Ensemble method that relies on bagging to produce a large number of bootstrapped training samples over which trees are constructed in parallel. The results of the different trees are combined , which reduces the variance of predictions and prevents overfitting.
What is overdispersion?
Overdispersion refers to the situation when the variance of the target variable is greater than the mean.
Benefits of Using Log Link
- Ensures the model predictions are non-negative
- Makes the model easy to interpret.
- Also, it is the canonical link for the Poisson distribution and thus facilitates the convergence of the model fitting algorithm.

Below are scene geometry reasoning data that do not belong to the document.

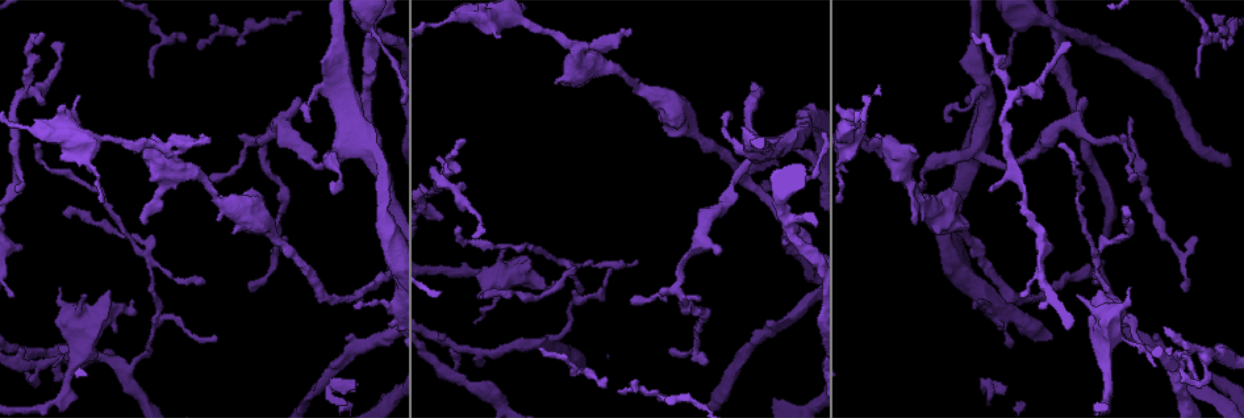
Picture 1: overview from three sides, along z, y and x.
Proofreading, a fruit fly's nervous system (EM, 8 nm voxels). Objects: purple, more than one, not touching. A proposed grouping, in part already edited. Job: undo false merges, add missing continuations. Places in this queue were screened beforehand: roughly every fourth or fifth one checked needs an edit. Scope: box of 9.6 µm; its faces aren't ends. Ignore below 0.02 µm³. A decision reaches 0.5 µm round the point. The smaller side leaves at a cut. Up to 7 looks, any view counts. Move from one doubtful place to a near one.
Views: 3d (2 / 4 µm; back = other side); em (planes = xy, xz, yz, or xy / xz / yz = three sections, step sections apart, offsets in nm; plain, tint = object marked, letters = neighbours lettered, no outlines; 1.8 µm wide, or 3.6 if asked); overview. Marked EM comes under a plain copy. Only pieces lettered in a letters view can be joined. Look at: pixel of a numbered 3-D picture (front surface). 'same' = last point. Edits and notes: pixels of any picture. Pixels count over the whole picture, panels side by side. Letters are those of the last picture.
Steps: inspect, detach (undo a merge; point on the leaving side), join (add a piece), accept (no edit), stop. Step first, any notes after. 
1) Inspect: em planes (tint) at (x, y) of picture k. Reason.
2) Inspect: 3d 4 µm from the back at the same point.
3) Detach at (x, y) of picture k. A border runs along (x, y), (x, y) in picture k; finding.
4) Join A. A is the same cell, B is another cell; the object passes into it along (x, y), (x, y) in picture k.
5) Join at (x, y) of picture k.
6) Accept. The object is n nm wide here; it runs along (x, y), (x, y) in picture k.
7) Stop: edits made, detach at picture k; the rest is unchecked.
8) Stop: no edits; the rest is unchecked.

Inspect: 3d 4 µm from the back at (1063, 28) of picture 1. Looks like a crossing.

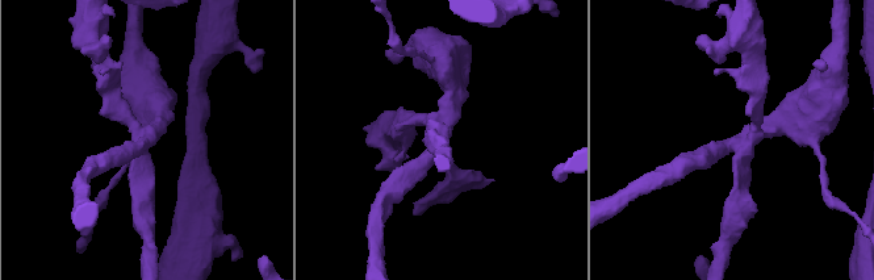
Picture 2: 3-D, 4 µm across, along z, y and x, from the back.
Inspect: em yz step 16 (tint) at (145, 141) of picture 2. Now the EM.

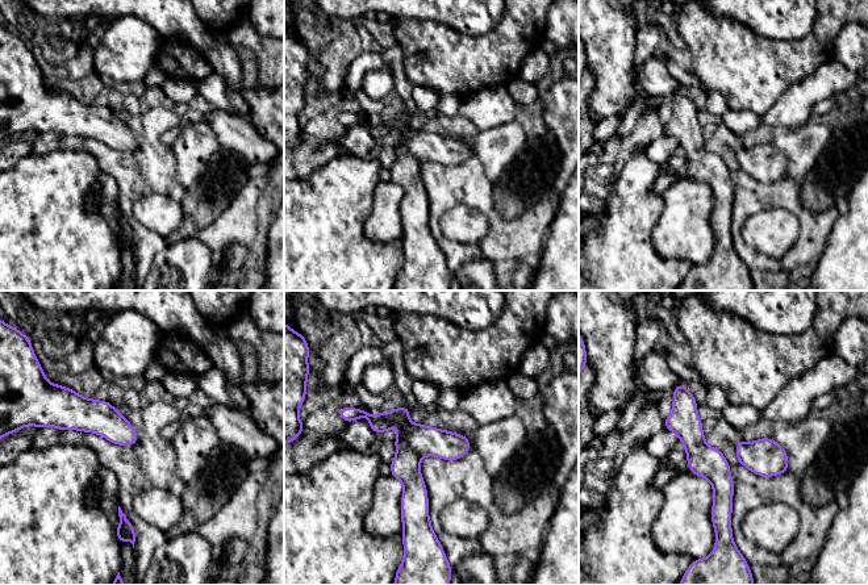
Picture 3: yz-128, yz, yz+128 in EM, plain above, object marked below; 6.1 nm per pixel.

Pros of Using Binarization with Stepwise Selection
Allows the selection procedure to drop individual factor levels if they are statistically insignificant with respect to the base level (instead of retaining or dropping the factor variables in their entirety
Cons to Using Binarization with Stepwise Selection
May cause procedure to take significantly more time to complete.
Resulting model may also be hard to interpret.
Components of Stepwise Selection
Selection Criterion (AIC, BIC) and Selection Process (Forward, Backward)
AIC
Performance metric used to rank competing models (similar to BIC). Defined as -2l + 2p, where l is the loglikelihood of the model on the training set and p represents the number of parameters. Balances the goodness of fit of a model to the training data. Lower AIC, better fit model.
BIC
Performance metric used to rank competing models (similar to AIC). Defined as -2l + ln(n)p, where l is the loglikelihood of the model on the training set, n is the number of observations, and p represents the number of parameters. Balances the goodness of fit of a model to the training data. Lower BIC, better fit model.
AIC vs BIC
Both metrics demand that for the inclusion of an additional feature to improve the performance of the model, the feature must increase the loglikelihood by at least a certain amount (the penalty amount).
In general, the penalty is typically greater for BIC, so the BIC is more stringent for complex models and is a more conservative approach.
Forward Selection
Opposite of backward selection. Starts with the simplest model (model with only the intercept and no features) and progressively adds the feature that results in the greatest improvement of the model until no features can be added to improve the model.
Backward Selection
Opposite of forward selection. Starts with the most complex model (model with all features) and progressively removes the feature that causes, in its absence, the greatest improvement in the model according to a certain criterion.
Forward vs Backward Selection
Forward selection is more likely to result in a simpler model relative to backward selection given forward selection starts with a model with no features.